2. Cylindrical milling cutter whose cylindrical body is provided with grooves which extend along its length at a distance from one another and at an angle to the longitudinal axis, indexable cutting inserts, particularly coated carbide cutting inserts, being arranged in these grooves, characterized in that the indexable cutting inserts are alternately arranged or oriented in the grooves in such a way that the axial force caused by one indexable cutting insert during the machining process is neutralized by the axial force caused by the adjacent indexable cutting insert.

3. Cylindrical milling cutter according to claim 1, characterized in that the knife edge orientation extends mirror-symmetrically with respect to a transverse plane through the cylindrical body.

4. Cylindrical milling cutter according to one of the preceding claims, characterized in that the cylindrical body comprises disks which are arranged in succession axially and which are held together by clamping elements, and in that the grooves and, therefore, the knife edge orientations in every two adjacent disks extend mirror-symmetrically with respect to the separating plane between the disks.

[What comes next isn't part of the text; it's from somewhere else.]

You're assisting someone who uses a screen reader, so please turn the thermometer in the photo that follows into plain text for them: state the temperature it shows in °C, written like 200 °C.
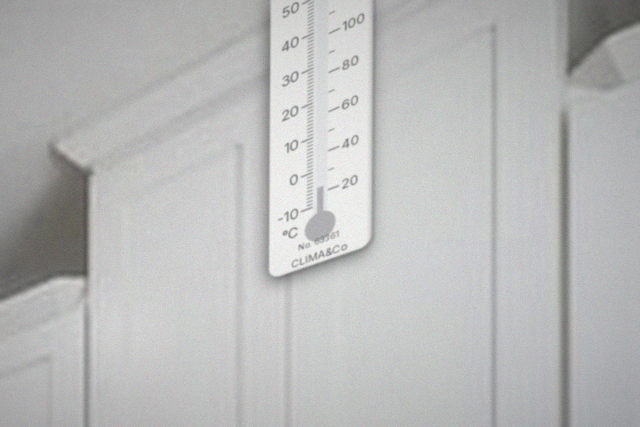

5. Cylindrical milling cutter according to one of the preceding claims, characterized in that a plurality of indexable cutting inserts are assembled blockwise on a holding plate, and the individual holding plates with the knife edges secured thereto are secured to the cylindrical body so as to be variously oriented.

6. Cylindrical milling cutter according to one of the preceding claims, characterized in that the sum of the product of the length of the knife edge and the angle of inclination of all of the knife edges of the milling cylinder is equal to zero.

7. Cylindrical milling cutter according to one of the preceding claims, characterized in that a defined small axial force is generated in that the arrangement of the knife edges is selected so as to be slightly different in the positive direction compared to the negative direction, or in that the quantity of knife edges with a positive inclination is somewhat higher than the quantity of knife edges with a negative inclination.

8. Cylindrical milling cutter according to claim 1, characterized in that the orientation of the knife edges extends in an arrow-shaped or arc-shaped convex or concave line or zigzag line viewed from the front.